Despite an intellectual career, Dexter is resolutely shy, unable to forge a mature relationship. “When it comes to the actual act of sex, it’s always just seemed so undignified,” he observes. He befriends Rita, a recovering rape victim, because “she is as damaged as me.”

But it’s the tone of Dexter that makes this startling television. It teeters between malice and flippancy. Dexter thinks little of answering a call in the middle of carving up his latest victim. “Hi honey, I’m just in the middle of a project.” SLICCCCCCE.

There have been too many American vigilante flicks where justice without morality is seemingly validated (The Brave One, anyone?) but Dexter has the luxury of time to delve deeper in order that we understand and empathise with the character. Like Hannibal Lecter we are mesmerised by what makes him tick.

Fittingly, the show has critical buzz. Smart, sexy, salacious, it deserves every accolade. Spend your summer with Dexter. He’s just dying to meet you.

Dexter premieres 8:30pm Thursday December 6 on Showcase.

One Response

  1. I started watching the show when it originally premiered (in the US), and was enthralled. Bought the DVD, and fell in love again.

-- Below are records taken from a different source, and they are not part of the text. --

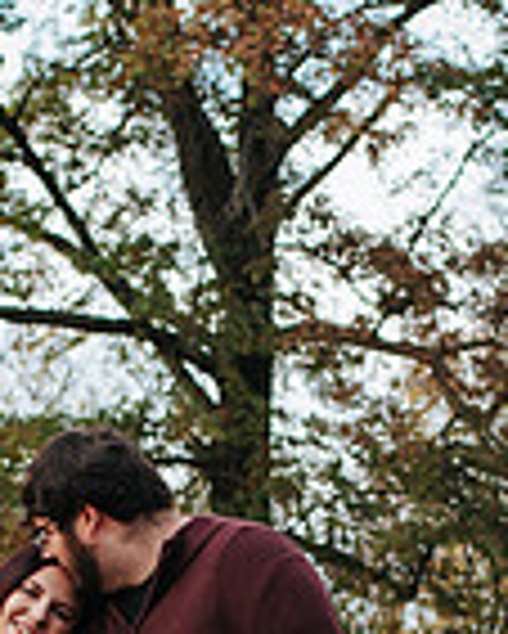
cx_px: 131
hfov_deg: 10.6
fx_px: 2741
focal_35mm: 146
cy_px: 785
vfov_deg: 12.8
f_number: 2.8
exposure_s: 1/320
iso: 160
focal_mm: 35
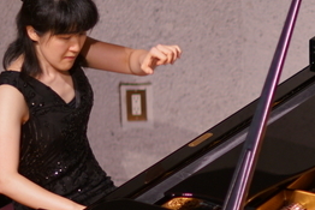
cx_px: 418
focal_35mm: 390
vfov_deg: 3.5
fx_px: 3414
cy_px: 91
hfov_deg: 5.3
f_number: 1.3
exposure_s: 1/100
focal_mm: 85
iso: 200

Was shattered when Hall (who I now adore to no end) was not recognised with any awards (due to the extreme, but not off-putting nature of the show), and am watching the second season as it progresses.

    I got Showtime (Aus) about three months ago, largely as a show of support for Dexter (and in a way, Showcase, which I pray will finally give us the plethora of cable-programming that we here in Australia deserve).

    Calling Dexter a high-quality show does not even being to describe its greatness.